Affonso Romano de Sant’Anna
            Renato Lessa, que dirige a Biblioteca Nacional, me pediu uma frase  para colocar num dos tapumes que cercam a instituição enquanto ela é retaurada. Ocorrem-me várias. Mandei-lhe essa:  Ler é apropriar-se do mundo.
            Mas outras são possiveis. E releio o que tenho escrito aqui e ali.
            Tudo é leitura.Tudo é decifração. Ou não. Ou não, porque nem sempre deciframos os sinais à nossa frente.
            Não é só quem  lê um livro, que lê. Um  paisagista lê a vida de maneira florida. Fazer um jardim é reler o mundo, reordenar o texto natural.
            Tudo é narração. Até  o quadro “Branco sobre Branco”de Malevitch  conta  uma estória.
         
            A gente vive falando mal do analfabeto. Mas o analfabeto tambem lê o mundo. As vezes, sabiamente.
            Ler é uma forma de escrever com a mão alheia.
            Insistir na leitura (apenas) como um prazer é prometer um parque de diversões onde o leitor encontrará às vezes uma usina de trabalho.
            Leitura é uma  tecnologia. 
            Você já leu todos esses livros?  Essa é a  pergunta que faz tanto o  operário quanto o  jornalista que vem à minha casa. A resposta pode ser variada:
-Li esses e muitos que não estão  aqui.
-Há livros que são para consulta eventual, outros que aguardam sua hora, outros que não lerei, alguns que nem lembro se li.
-Há outros que comprei de novo, pois não me lembrava de tê-los.
            É interessante a observacão  que encontro no livro de Caillé e Rey, de que  “de uma certa maneira Sherazade inaugurou a ideia do tratamento da loucura através dos contos”.
            O combate ao crime e à degradação moral pode ser encaminhado através do livro.

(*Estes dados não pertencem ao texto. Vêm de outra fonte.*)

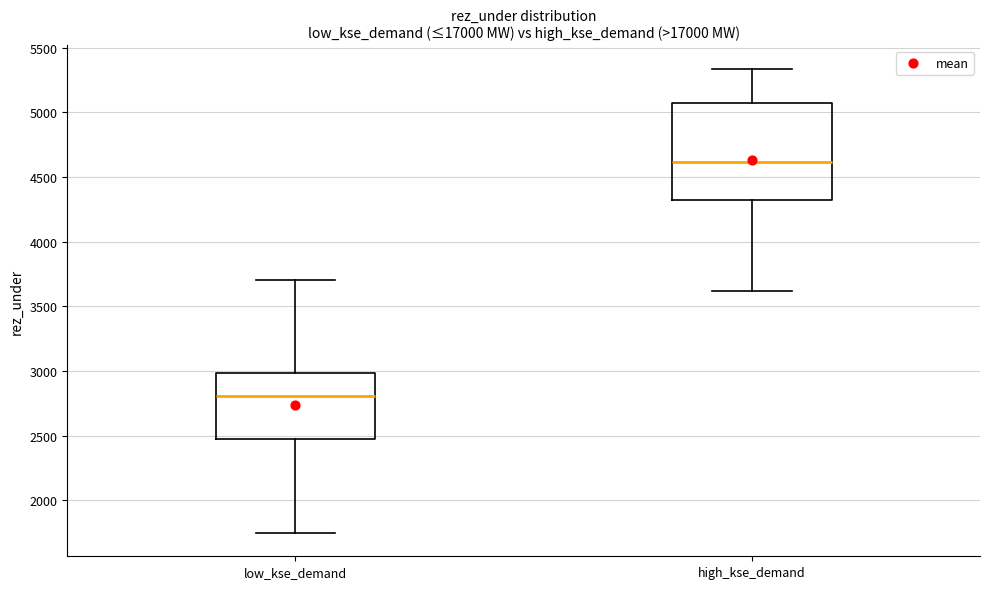

Which box is the tallest, from its lower edge to its upper edge?

high_kse_demand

Para cada bala perdida, uma biblioteca implantada.
            Nossa cultura conheceu a passagem do “regime de escassez”ao “regime de abundância” ou, talvez, de excesso de informação. Diz-se que ao tempo de Gutemberg havia em toda Europa cerca de 9 mil letrados.
            Carecemos de uma história alheia para esticar a nossa.

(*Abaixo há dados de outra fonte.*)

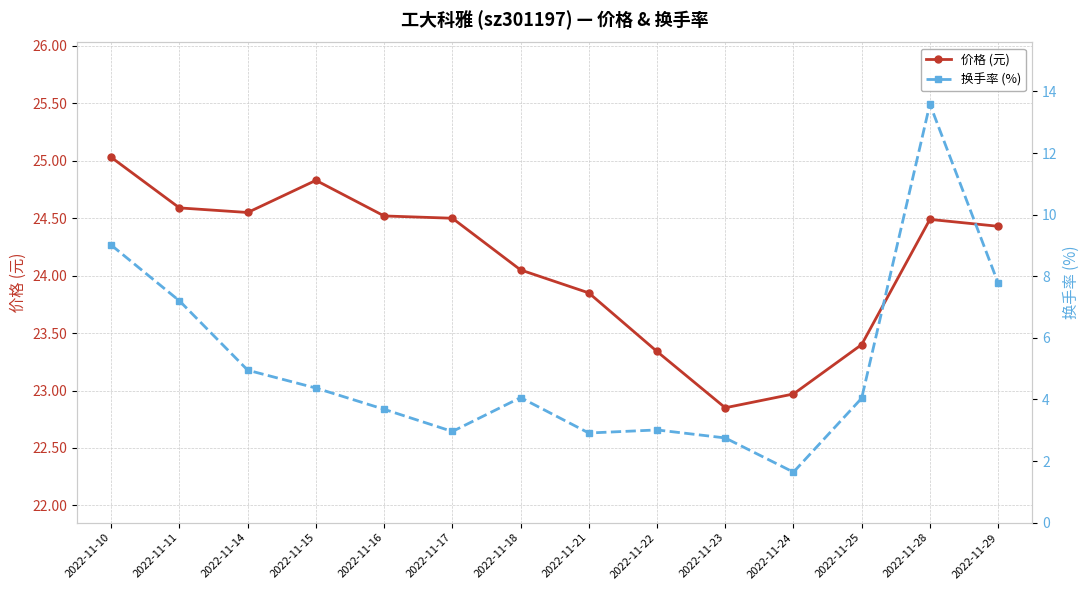

Which series has the largest range (max minus min)?

换手率 (%)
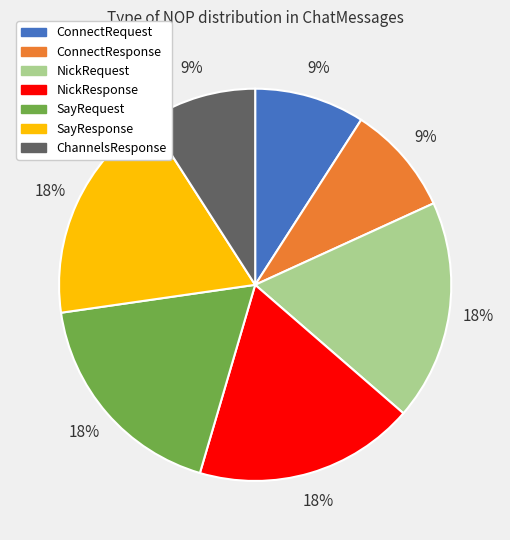

Does any single category account for the majority?

No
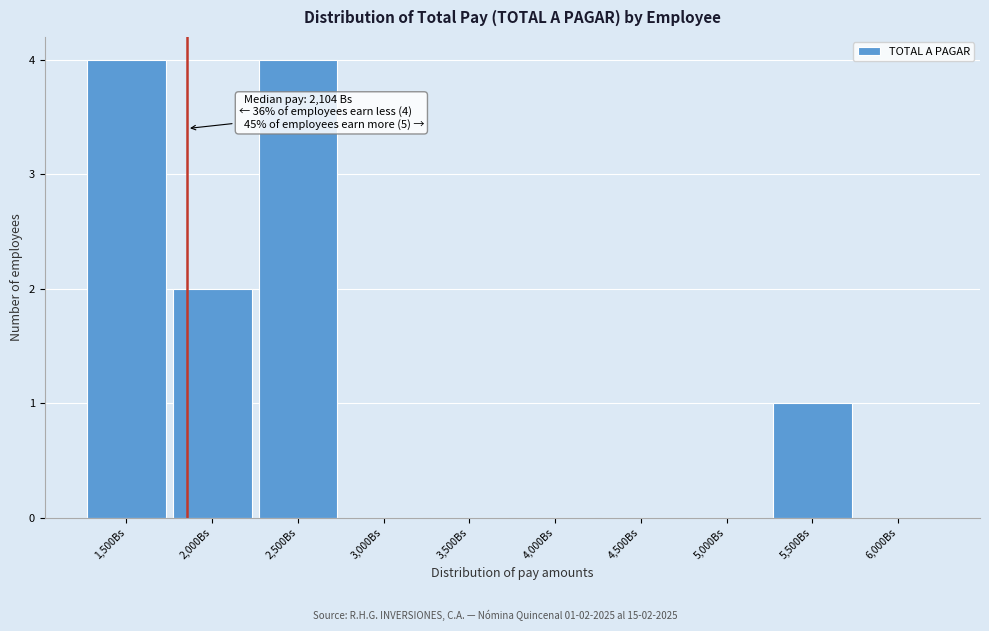

Reading left to right, transcribe all the data shown in this chart.

1,500Bs=4	2,000Bs=2	2,500Bs=4	3,000Bs=0	3,500Bs=0	4,000Bs=0	4,500Bs=0	5,000Bs=0	5,500Bs=1	6,000Bs=0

            Amar no amor alheio.
            Amar com o amor alheio.
            Amar pela  fala alheia.
            A realidade não pode viver sem a ficção.
            Estive com Mr.Cullman várias vezes. Ele e sua mulher Dorothy são benfeitores da New York Public Library. Discretamente, uma assessora da NYPL me revela que Cullman já deve ter dado US$ 20 milhões para aquela instituicão.
            Literatura é um elemento mediador e o “eu”do escritor é um “eu”de utilidade pública. A literatura faz acontecer.
            Além do analfabetismo convencional  há o analfabetismo tecnológico, que faz com que estejamos reaprendendo diariamente novas linguagens.
            Paixão de ler. Ler a paixão.
            Como ler a paixão se a paixão é que nos lê? Sim, a paixão é quando nossos inconscientes sofrem uim desletrado terremoto. Na paixão somos lidos à nossa revelia.